Appellant insists that the court erred in permitting the prosecuting attorney to ask defendant if he had not, just a few days ago, killed a negro. This was on cross-examination, and this court said, in asking a witness on cross-examination how many times he had been fined and pleaded guilty for fighting or other offenses, that this was a proper question on cross-examination in affecting the credibility of the defendant as a witness. But the court also said that the defendant answered the question in the negative, and no prejudice could have resulted to him from the question when it was considered in connection with the answer. Bowlin v. State, 175 Ark. 1047, 1 S.W.2d 546.
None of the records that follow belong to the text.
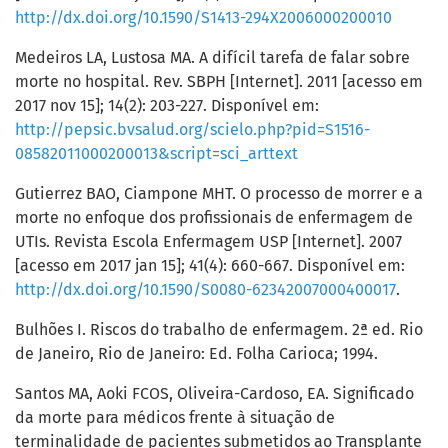
http://dx.doi.org/10.1590/S1413-294X2006000200010
Medeiros LA, Lustosa MA. A difícil tarefa de falar sobre
morte no hospital. Rev. SBPH [Internet]. 2011 [acesso em
2017 nov 15]; 14(2): 203-227. Disponível em:
http://pepsic.bvsalud.org/scielo.php?pid=S1516-
08582011000200013&script=sci_arttext
Gutierrez BAO, Ciampone MHT. O processo de morrer e a
morte no enfoque dos profissionais de enfermagem de
UTIs. Revista Escola Enfermagem USP [Internet]. 2007
[acesso em 2017 jan 15]; 41(4): 660-667. Disponível em:
http://dx.doi.org/10.1590/S0080-62342007000400017
.
Bulhões I. Riscos do trabalho de enfermagem. 2ª ed. Rio
de Janeiro, Rio de Janeiro: Ed. Folha Carioca; 1994.
Santos MA, Aoki FCOS, Oliveira-Cardoso, EA. Significado
da morte para médicos frente à situação de
terminalidade de pacientes submetidos ao Transplante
In the instant case, no prejudice could have resulted, because the witness answered the question in the negative. But there was no error anyway, because it was proper on cross-examination as affecting his credibility. Shinn v. State, 150 Ark. 215, 234 S.W. 636.
This court has said: "It was competent for the State to cross-examine the accused concerning prior unlawful or immoral conduct, regardless of time, for the purpose of testing her credibility." Duval and Rice v. State, 171 Ark. 68, 283 S.W. 23; Bowlin v. State, 175 Ark. 1115, 1 S.W.2d 553; Barton v. State, 155 Ark. 80, 244 S.W. 331; Groning v. State, 155 Ark. 85, 243 S.W. 959; Lewis v. State, 155 Ark. 205, 244 S.W. 458; Davis and Smith v. State, 169 Ark. 942, 277 S.W. 17.
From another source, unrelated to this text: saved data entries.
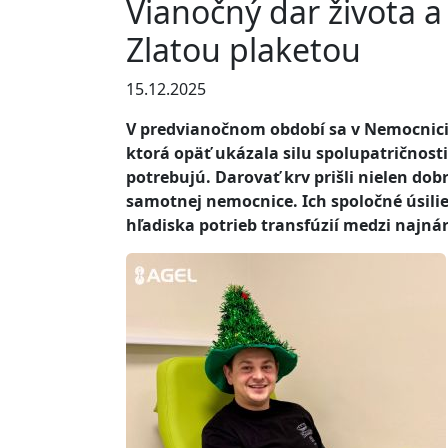
Vianočný dar života 
Zlatou plaketou
15.12.2025
V predvianočnom období sa v Nemocnici
ktorá opäť ukázala silu spolupatričnost
potrebujú. Darovať krv prišli nielen dob
samotnej nemocnice. Ich spoločné úsilie
hľadiska potrieb transfúzií medzi najnár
This court has recently held in several cases that, on cross-examination of the person charged with crime, he may be asked about other crimes, for the purpose of affecting his credibility. And the questions asked on cross-examination of Ham were proper, and, as we have already said, could not have been prejudicial because the question was answered in the negative.
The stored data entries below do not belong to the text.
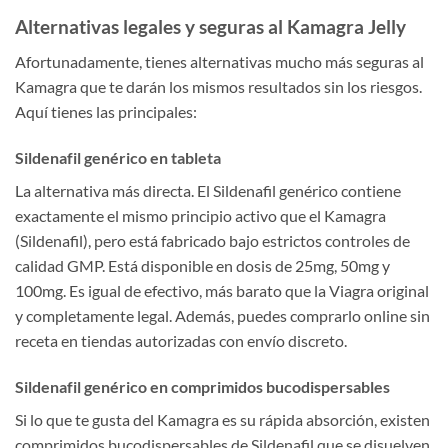
Alternativas legales y seguras al Kamagra Jelly
Afortunadamente, tienes alternativas mucho más seguras al
Kamagra que te darán los mismos resultados sin los riesgos.
Aquí tienes las principales:
Sildenafil genérico en tableta
La alternativa más directa. El Sildenafil genérico contiene
exactamente el mismo principio activo que el Kamagra
(Sildenafil), pero está fabricado bajo estrictos controles de
calidad GMP. Está disponible en dosis de 25mg, 50mg y
100mg. Es igual de efectivo, más barato que la Viagra original
y completamente legal. Además, puedes comprarlo online sin
receta en tiendas autorizadas con envío discreto.
Sildenafil genérico en comprimidos bucodispersables
Si lo que te gusta del Kamagra es su rápida absorción, existen
comprimidos bucodispersables de Sildenafil que se disuelven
The appellant next contends that the court erred in giving and refusing instructions. The instructions are quite lengthy, and it would serve no useful purpose to set them out at length. It is sufficient to say that we have carefully considered all of the instructions, and have reached the conclusion that the instructions as a whole clearly stated the law to the jury. In fact, some of the instructions complained about, or rather, some of the modifications, made the instructions more favorable to the appellant than the instructions were without the modifications. Every feature of the case was covered by the court's charge, and there was no error either in giving or refusing any instruction.
We find no error, and the case is therefore affirmed.